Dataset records

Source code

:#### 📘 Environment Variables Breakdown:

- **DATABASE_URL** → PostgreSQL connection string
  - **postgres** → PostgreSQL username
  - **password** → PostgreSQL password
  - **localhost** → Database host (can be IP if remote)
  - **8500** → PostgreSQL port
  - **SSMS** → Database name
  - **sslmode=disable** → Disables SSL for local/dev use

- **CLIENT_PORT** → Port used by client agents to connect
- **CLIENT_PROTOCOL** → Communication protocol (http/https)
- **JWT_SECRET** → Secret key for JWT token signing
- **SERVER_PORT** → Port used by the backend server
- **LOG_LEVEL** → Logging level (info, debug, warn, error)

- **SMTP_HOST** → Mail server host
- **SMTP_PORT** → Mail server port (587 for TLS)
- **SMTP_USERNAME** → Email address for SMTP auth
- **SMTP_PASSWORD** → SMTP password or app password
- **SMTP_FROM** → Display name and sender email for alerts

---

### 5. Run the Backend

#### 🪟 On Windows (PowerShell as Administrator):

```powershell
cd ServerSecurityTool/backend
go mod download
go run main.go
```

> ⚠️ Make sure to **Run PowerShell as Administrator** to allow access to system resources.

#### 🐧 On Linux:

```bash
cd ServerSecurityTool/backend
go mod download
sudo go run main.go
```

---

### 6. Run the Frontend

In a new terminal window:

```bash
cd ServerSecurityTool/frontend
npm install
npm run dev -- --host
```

== Assignment ==
After reading the data, retype all of it exactly as it reads.

== Written response ==
Source code

:#### 📘 Environment Variables Breakdown:

- **DATABASE_URL** → PostgreSQL connection string
  - **postgres** → PostgreSQL username
  - **password** → PostgreSQL password
  - **localhost** → Database host (can be IP if remote)
  - **8500** → PostgreSQL port
  - **SSMS** → Database name
  - **sslmode=disable** → Disables SSL for local/dev use

- **CLIENT_PORT** → Port used by client agents to connect
- **CLIENT_PROTOCOL** → Communication protocol (http/https)
- **JWT_SECRET** → Secret key for JWT token signing
- **SERVER_PORT** → Port used by the backend server
- **LOG_LEVEL** → Logging level (info, debug, warn, error)

- **SMTP_HOST** → Mail server host
- **SMTP_PORT** → Mail server port (587 for TLS)
- **SMTP_USERNAME** → Email address for SMTP auth
- **SMTP_PASSWORD** → SMTP password or app password
- **SMTP_FROM** → Display name and sender email for alerts

---

### 5. Run the Backend

#### 🪟 On Windows (PowerShell as Administrator):

```powershell
cd ServerSecurityTool/backend
go mod download
go run main.go
```

> ⚠️ Make sure to **Run PowerShell as Administrator** to allow access to system resources.

#### 🐧 On Linux:

```bash
cd ServerSecurityTool/backend
go mod download
sudo go run main.go
```

---

### 6. Run the Frontend

In a new terminal window:

```bash
cd ServerSecurityTool/frontend
npm install
npm run dev -- --host
```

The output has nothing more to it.